Machine-readable hardware designs
=== Begin Enclosure ===

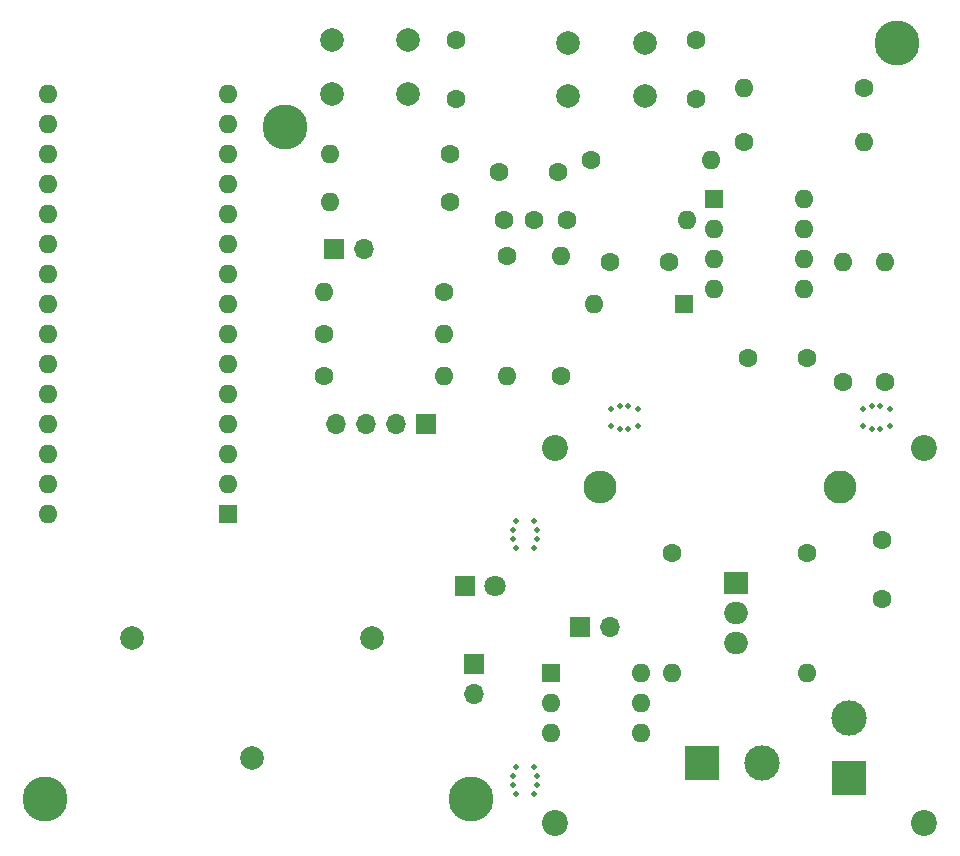
<source format=gbr>
%TF.GenerationSoftware,KiCad,Pcbnew,7.0.10*%
%TF.CreationDate,2024-02-07T09:44:58+01:00*%
%TF.ProjectId,NanoFridgeThermistat-board,4e616e6f-4672-4696-9467-65546865726d,rev?*%
%TF.SameCoordinates,Original*%
%TF.FileFunction,Soldermask,Bot*%
%TF.FilePolarity,Negative*%
%FSLAX46Y46*%
G04 Gerber Fmt 4.6, Leading zero omitted, Abs format (unit mm)*
G04 Created by KiCad (PCBNEW 7.0.10) date 2024-02-07 09:44:58*
%MOMM*%
%LPD*%
G01*
G04 APERTURE LIST*
%ADD10C,1.600000*%
%ADD11O,1.600000X1.600000*%
%ADD12R,1.800000X1.800000*%
%ADD13C,1.800000*%
%ADD14C,0.500000*%
%ADD15R,1.700000X1.700000*%
%ADD16O,1.700000X1.700000*%
%ADD17C,3.800000*%
%ADD18C,2.200000*%
%ADD19C,2.000000*%
%ADD20R,1.600000X1.600000*%
%ADD21R,2.000000X1.905000*%
%ADD22O,2.000000X1.905000*%
%ADD23R,3.000000X3.000000*%
%ADD24C,3.000000*%
%ADD25C,2.800000*%
%ADD26O,2.800000X2.800000*%
G04 APERTURE END LIST*
D10*
%TO.C,R4*%
X137160000Y-106426000D03*
D11*
X137160000Y-116586000D03*
%TD*%
D10*
%TO.C,C1*%
X154940000Y-105316000D03*
X154940000Y-110316000D03*
%TD*%
D12*
%TO.C,D2*%
X119634000Y-109220000D03*
D13*
X122174000Y-109220000D03*
%TD*%
D10*
%TO.C,C2*%
X118872000Y-68032000D03*
X118872000Y-63032000D03*
%TD*%
D14*
%TO.C,mouse-bite-1mm-slot*%
X131946000Y-94246000D03*
X131946000Y-95746000D03*
X132746000Y-93996000D03*
X132746000Y-95996000D03*
X133446000Y-93996000D03*
X133446000Y-95996000D03*
X134246000Y-94246000D03*
X134246000Y-95746000D03*
%TD*%
D10*
%TO.C,R14*%
X128260000Y-78232000D03*
D11*
X138420000Y-78232000D03*
%TD*%
D10*
%TO.C,R19*%
X153416000Y-67056000D03*
D11*
X143256000Y-67056000D03*
%TD*%
D15*
%TO.C,J1*%
X108478000Y-80722000D03*
D16*
X111018000Y-80722000D03*
%TD*%
D17*
%TO.C,H3*%
X156210000Y-63246000D03*
%TD*%
D10*
%TO.C,R16*%
X151628000Y-91948000D03*
D11*
X151628000Y-81788000D03*
%TD*%
D18*
%TO.C,H7*%
X127254000Y-129286000D03*
%TD*%
D19*
%TO.C,T1*%
X111760000Y-113665000D03*
X91440000Y-113665000D03*
X101600000Y-123825000D03*
%TD*%
D18*
%TO.C,H6*%
X127254000Y-97536000D03*
%TD*%
D10*
%TO.C,C5*%
X131856000Y-81788000D03*
X136856000Y-81788000D03*
%TD*%
D20*
%TO.C,A1*%
X99568000Y-103124000D03*
D11*
X99568000Y-100584000D03*
X99568000Y-98044000D03*
X99568000Y-95504000D03*
X99568000Y-92964000D03*
X99568000Y-90424000D03*
X99568000Y-87884000D03*
X99568000Y-85344000D03*
X99568000Y-82804000D03*
X99568000Y-80264000D03*
X99568000Y-77724000D03*
X99568000Y-75184000D03*
X99568000Y-72644000D03*
X99568000Y-70104000D03*
X99568000Y-67564000D03*
X84328000Y-67564000D03*
X84328000Y-70104000D03*
X84328000Y-72644000D03*
X84328000Y-75184000D03*
X84328000Y-77724000D03*
X84328000Y-80264000D03*
X84328000Y-82804000D03*
X84328000Y-85344000D03*
X84328000Y-87884000D03*
X84328000Y-90424000D03*
X84328000Y-92964000D03*
X84328000Y-95504000D03*
X84328000Y-98044000D03*
X84328000Y-100584000D03*
X84328000Y-103124000D03*
%TD*%
D21*
%TO.C,D1*%
X142565000Y-108966000D03*
D22*
X142565000Y-111506000D03*
X142565000Y-114046000D03*
%TD*%
D10*
%TO.C,R15*%
X130292000Y-73152000D03*
D11*
X140452000Y-73152000D03*
%TD*%
D10*
%TO.C,R9*%
X107696000Y-87884000D03*
D11*
X117856000Y-87884000D03*
%TD*%
D17*
%TO.C,H4*%
X120142000Y-127254000D03*
%TD*%
D18*
%TO.C,H5*%
X158496000Y-97536000D03*
%TD*%
D19*
%TO.C,SW2*%
X128322000Y-63282000D03*
X134822000Y-63282000D03*
X128322000Y-67782000D03*
X134822000Y-67782000D03*
%TD*%
D23*
%TO.C,J2*%
X139700000Y-124206000D03*
D24*
X144780000Y-124206000D03*
%TD*%
D10*
%TO.C,R2*%
X107696000Y-91440000D03*
D11*
X117856000Y-91440000D03*
%TD*%
D15*
%TO.C,J4*%
X116332000Y-95504000D03*
D16*
X113792000Y-95504000D03*
X111252000Y-95504000D03*
X108712000Y-95504000D03*
%TD*%
D15*
%TO.C,J6*%
X120396000Y-115824000D03*
D16*
X120396000Y-118364000D03*
%TD*%
D14*
%TO.C,mouse-bite-1mm-slot*%
X153282000Y-94246000D03*
X153282000Y-95746000D03*
X154082000Y-93996000D03*
X154082000Y-95996000D03*
X154782000Y-93996000D03*
X154782000Y-95996000D03*
X155582000Y-94246000D03*
X155582000Y-95746000D03*
%TD*%
D10*
%TO.C,C3*%
X139192000Y-67992000D03*
X139192000Y-62992000D03*
%TD*%
%TO.C,C4*%
X125446000Y-78232000D03*
X122946000Y-78232000D03*
%TD*%
%TO.C,R11*%
X118364000Y-76708000D03*
D11*
X108204000Y-76708000D03*
%TD*%
D20*
%TO.C,D3*%
X138166000Y-85344000D03*
D11*
X130546000Y-85344000D03*
%TD*%
D14*
%TO.C,mouse-bite-1mm-slot*%
X123964000Y-106052000D03*
X125464000Y-106052000D03*
X123714000Y-105252000D03*
X125714000Y-105252000D03*
X123714000Y-104552000D03*
X125714000Y-104552000D03*
X123964000Y-103752000D03*
X125464000Y-103752000D03*
%TD*%
D10*
%TO.C,C7*%
X143540000Y-89916000D03*
X148540000Y-89916000D03*
%TD*%
D18*
%TO.C,H8*%
X158496000Y-129286000D03*
%TD*%
D10*
%TO.C,C6*%
X122468000Y-74168000D03*
X127468000Y-74168000D03*
%TD*%
D15*
%TO.C,J5*%
X129306000Y-112731000D03*
D16*
X131846000Y-112731000D03*
%TD*%
D10*
%TO.C,R17*%
X155184000Y-91948000D03*
D11*
X155184000Y-81788000D03*
%TD*%
D10*
%TO.C,R3*%
X148590000Y-106426000D03*
D11*
X148590000Y-116586000D03*
%TD*%
D20*
%TO.C,U1*%
X126873000Y-116586000D03*
D11*
X126873000Y-119126000D03*
X126873000Y-121666000D03*
X134493000Y-121666000D03*
X134493000Y-119126000D03*
X134493000Y-116586000D03*
%TD*%
D14*
%TO.C,mouse-bite-1mm-slot*%
X123964000Y-126880000D03*
X125464000Y-126880000D03*
X123714000Y-126080000D03*
X125714000Y-126080000D03*
X123714000Y-125380000D03*
X125714000Y-125380000D03*
X123964000Y-124580000D03*
X125464000Y-124580000D03*
%TD*%
D10*
%TO.C,R12*%
X127752000Y-91440000D03*
D11*
X127752000Y-81280000D03*
%TD*%
D10*
%TO.C,R13*%
X123180000Y-81280000D03*
D11*
X123180000Y-91440000D03*
%TD*%
D10*
%TO.C,R10*%
X118364000Y-72644000D03*
D11*
X108204000Y-72644000D03*
%TD*%
D17*
%TO.C,H1*%
X84074000Y-127254000D03*
%TD*%
D25*
%TO.C,R8*%
X151384000Y-100838000D03*
D26*
X131064000Y-100838000D03*
%TD*%
D10*
%TO.C,R18*%
X143256000Y-71628000D03*
D11*
X153416000Y-71628000D03*
%TD*%
D20*
%TO.C,U2*%
X140716000Y-76464000D03*
D11*
X140716000Y-79004000D03*
X140716000Y-81544000D03*
X140716000Y-84084000D03*
X148336000Y-84084000D03*
X148336000Y-81544000D03*
X148336000Y-79004000D03*
X148336000Y-76464000D03*
%TD*%
D17*
%TO.C,H2*%
X104394000Y-70358000D03*
%TD*%
D19*
%TO.C,SW1*%
X108308000Y-63064000D03*
X114808000Y-63064000D03*
X108308000Y-67564000D03*
X114808000Y-67564000D03*
%TD*%
D23*
%TO.C,J3*%
X152146000Y-125476000D03*
D24*
X152146000Y-120396000D03*
%TD*%
D10*
%TO.C,R1*%
X117856000Y-84328000D03*
D11*
X107696000Y-84328000D03*
%TD*%
M02*

</source>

=== End Enclosure ===

**WORK TO BE COMPLETED**
Please go through the data above and copy each line that has the word "APERTURE".

**EXERCISE OUTPUT**
G04 APERTURE LIST*
G04 APERTURE END LIST*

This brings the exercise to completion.